La sustancia
Seguir los avatares de la campaña electoral norteamericana no es lo mismo que trabajar, pero resulta igualmente embrutecedor. Cuatro o cinco mensajes escuetos, repetidos sin cesar a lo largo de un año, horadan el encéfalo más consistente. Esa gota a gota verbal que ha caído sobre la base de nuestro cráneo día y noche, pusiéramos el oído donde lo pusiéramos, tiene que haber producido daños de consideración que conviene evaluar cuanto antes. Los términos McBama y Ocain han entrado en nuestras vidas al modo de un mantra que hemos recitado -y todavía- de manera obsesiva. Si a ello se suman las explicaciones inverosímiles sobre la crisis, cuyos orígenes se han revelado tan groseros como simples, se entenderá la postración intelectual de la que somos víctimas. Y no estamos locos porque Dios no quiere.

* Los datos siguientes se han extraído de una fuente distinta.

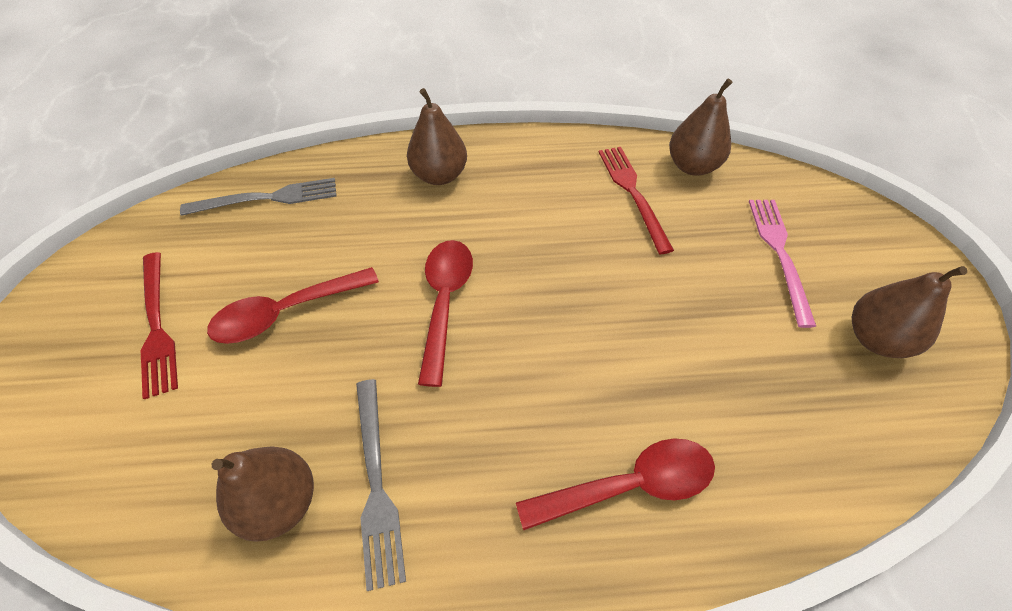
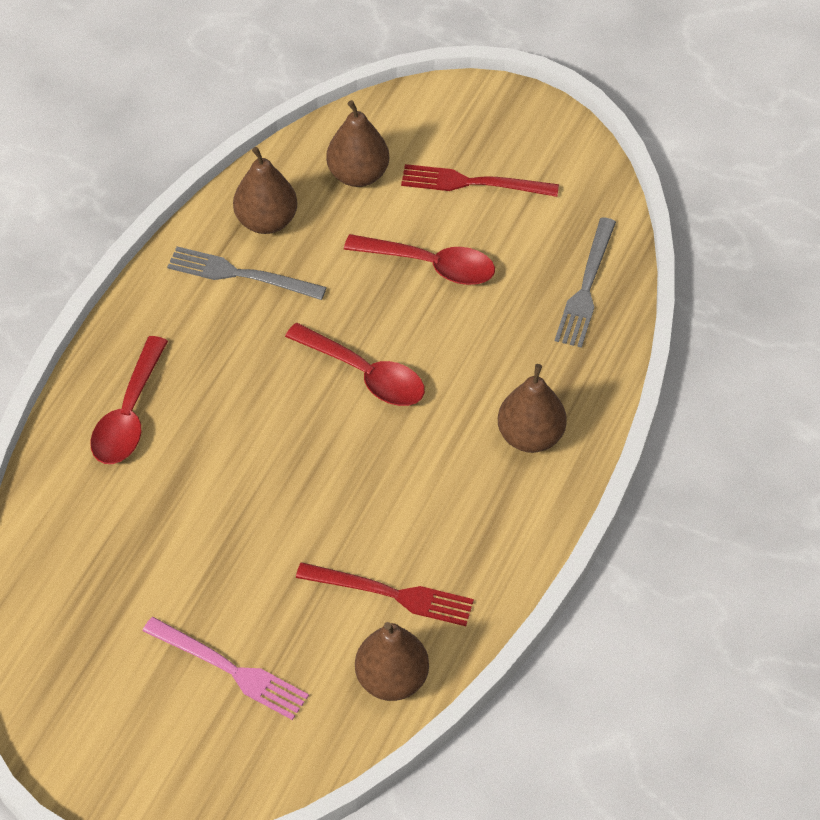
camera: 120 degrees right, 0 degrees up
red spoon [207,267,379,344] -> red spoon turned 105 degrees clockwise [344,234,495,285]
brown pear [852,266,967,358] -> brown pear moved to [326,100,389,187]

Pero esto no es vida. Deberíamos recuperar cierta complejidad en nuestras relaciones con el mundo y con nuestros animales domésticos. Del mismo modo que a Zapatero se le pidió que no decepcionara al personal, a Obama se le debería exigir que no fuera simple, ni beato. No seas simple, tío, no seas beato, que ya estás ahí. No te dejes enterrar en dossiers ni en resúmenes de prensa, no permitas que los asesores te aíslen. Lee siquiera a Simenon una o dos tardes al mes. Las elecciones se pueden ganar diciendo bobadas de predicador, de catequista, pero para cambiar el mundo hace falta un motor de cuatro tiempos. Mira la que ha armado Bush por ser tonto antes y después del parto. Lo más urgente, de momento, es la recuperación del matiz, del tono, de la coloración, aspectos que creíamos olvidados o perdidos. Habría que poner de moda la finura en el argumento, la precisión en la idea, el ingenio en el debate. Compensemos pues las pérdidas del producto interior bruto con el ingreso en una instancia, con perdón, más filosófica.